High Mid-Cap Exposure and Measured Portfolio Activity
Aditya Birla Sun Life Flexi Cap Fund showcased a unique positioning by prioritizing mid-cap exposure. Managed by Harish Krishnan, the fund attracted Rs 219 crore in fresh inflows while maintaining a conservative addition strategy of just two stocks: Ajanta Pharma and Go Digit General Insurance.The fund stands out for its high concentration in mid-cap stocks, which account for approximately 27 percent of the portfolio, the highest among the five funds reviewed. About 56 percent of the total portfolio remains invested in large caps.
With a turnover ratio of 22 percent, the fund demonstrates moderate activity, focusing on identifying value within the mid-cap space while maintaining stability in its larger holdings.
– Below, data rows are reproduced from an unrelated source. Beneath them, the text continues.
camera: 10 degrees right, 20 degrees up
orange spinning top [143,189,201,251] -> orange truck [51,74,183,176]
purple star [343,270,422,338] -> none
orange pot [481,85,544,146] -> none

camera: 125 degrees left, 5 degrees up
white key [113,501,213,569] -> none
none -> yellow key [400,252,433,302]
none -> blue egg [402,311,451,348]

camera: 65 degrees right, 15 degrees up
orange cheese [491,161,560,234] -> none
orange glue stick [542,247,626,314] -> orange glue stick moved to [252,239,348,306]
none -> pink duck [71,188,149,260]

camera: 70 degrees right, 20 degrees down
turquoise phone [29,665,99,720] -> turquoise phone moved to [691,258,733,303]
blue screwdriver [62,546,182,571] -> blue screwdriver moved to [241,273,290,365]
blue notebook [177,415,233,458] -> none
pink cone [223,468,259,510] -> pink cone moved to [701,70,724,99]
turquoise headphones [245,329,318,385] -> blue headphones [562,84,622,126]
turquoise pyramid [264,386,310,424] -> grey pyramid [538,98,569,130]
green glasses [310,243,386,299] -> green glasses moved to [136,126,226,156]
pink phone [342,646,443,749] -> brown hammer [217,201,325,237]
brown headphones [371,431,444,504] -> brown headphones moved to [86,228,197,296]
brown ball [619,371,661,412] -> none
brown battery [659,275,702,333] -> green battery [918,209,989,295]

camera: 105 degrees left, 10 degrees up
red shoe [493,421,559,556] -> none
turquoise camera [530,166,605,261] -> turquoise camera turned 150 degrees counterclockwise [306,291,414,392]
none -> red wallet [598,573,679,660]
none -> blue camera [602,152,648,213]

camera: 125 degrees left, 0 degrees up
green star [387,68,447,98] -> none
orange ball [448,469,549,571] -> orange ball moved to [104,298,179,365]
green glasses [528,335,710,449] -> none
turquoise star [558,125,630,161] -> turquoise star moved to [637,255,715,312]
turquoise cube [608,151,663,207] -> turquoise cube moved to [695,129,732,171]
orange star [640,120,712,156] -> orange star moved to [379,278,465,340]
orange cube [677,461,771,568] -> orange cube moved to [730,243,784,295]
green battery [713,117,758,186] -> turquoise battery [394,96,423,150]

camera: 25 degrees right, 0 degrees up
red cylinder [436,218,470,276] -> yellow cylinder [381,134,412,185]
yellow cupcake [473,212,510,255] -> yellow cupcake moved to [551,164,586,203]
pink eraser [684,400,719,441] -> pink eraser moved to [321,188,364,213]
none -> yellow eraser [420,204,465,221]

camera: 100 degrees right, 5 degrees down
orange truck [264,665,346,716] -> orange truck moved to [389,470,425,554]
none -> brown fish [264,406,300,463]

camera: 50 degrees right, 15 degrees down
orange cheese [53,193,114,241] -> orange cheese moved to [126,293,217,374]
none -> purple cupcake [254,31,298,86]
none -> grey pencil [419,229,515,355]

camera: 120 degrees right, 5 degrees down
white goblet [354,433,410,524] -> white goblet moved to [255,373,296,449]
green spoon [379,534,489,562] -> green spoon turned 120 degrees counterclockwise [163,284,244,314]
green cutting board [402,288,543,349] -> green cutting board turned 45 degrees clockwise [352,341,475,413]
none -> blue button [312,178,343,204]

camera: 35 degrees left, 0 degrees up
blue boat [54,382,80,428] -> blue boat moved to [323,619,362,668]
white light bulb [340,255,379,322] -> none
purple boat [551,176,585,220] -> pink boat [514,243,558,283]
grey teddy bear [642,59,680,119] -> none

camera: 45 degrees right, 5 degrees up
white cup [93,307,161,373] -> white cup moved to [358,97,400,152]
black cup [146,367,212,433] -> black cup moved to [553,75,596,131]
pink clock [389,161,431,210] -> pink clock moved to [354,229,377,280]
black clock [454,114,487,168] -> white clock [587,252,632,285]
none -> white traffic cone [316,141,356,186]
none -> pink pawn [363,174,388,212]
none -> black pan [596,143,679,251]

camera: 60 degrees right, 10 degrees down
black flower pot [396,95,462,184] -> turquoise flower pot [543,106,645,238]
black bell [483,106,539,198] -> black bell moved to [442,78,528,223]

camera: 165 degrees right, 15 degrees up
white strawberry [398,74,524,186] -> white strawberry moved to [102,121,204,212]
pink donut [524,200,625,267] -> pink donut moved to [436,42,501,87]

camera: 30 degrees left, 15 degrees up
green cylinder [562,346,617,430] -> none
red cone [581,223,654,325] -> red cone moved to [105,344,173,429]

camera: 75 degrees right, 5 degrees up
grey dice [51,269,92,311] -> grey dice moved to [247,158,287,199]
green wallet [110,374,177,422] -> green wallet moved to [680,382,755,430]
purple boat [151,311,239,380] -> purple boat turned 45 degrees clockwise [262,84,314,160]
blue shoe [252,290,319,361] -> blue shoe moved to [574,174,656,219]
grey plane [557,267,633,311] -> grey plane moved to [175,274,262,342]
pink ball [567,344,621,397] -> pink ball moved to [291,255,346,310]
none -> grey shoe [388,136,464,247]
The Versatility of the Flexi-Cap Mandate
The data reveals that despite belonging to the same category, these five funds operate with vastly different internal strategies. HDFC Flexi Cap Fund prioritizes a large-cap bias with minimal churn, whereas Bajaj Finserv Flexi Cap Fund utilizes an extremely active turnover strategy.ICICI Prudential Flexicap Fund utilized the month to trim its holdings, while Aditya Birla Sun Life Flexi Cap Fund remains a leader in mid-cap exposure. Meanwhile, Parag Parikh Flexi Cap Fund continues to anchor investor interest by providing large-cap stability.
This diversity highlights the core appeal of flexi-caps: they provide a vehicle where fund managers are empowered to seek value wherever it arises. The differing portfolios seen in June illustrate how that flexibility is being actively deployed across various market caps and investment styles.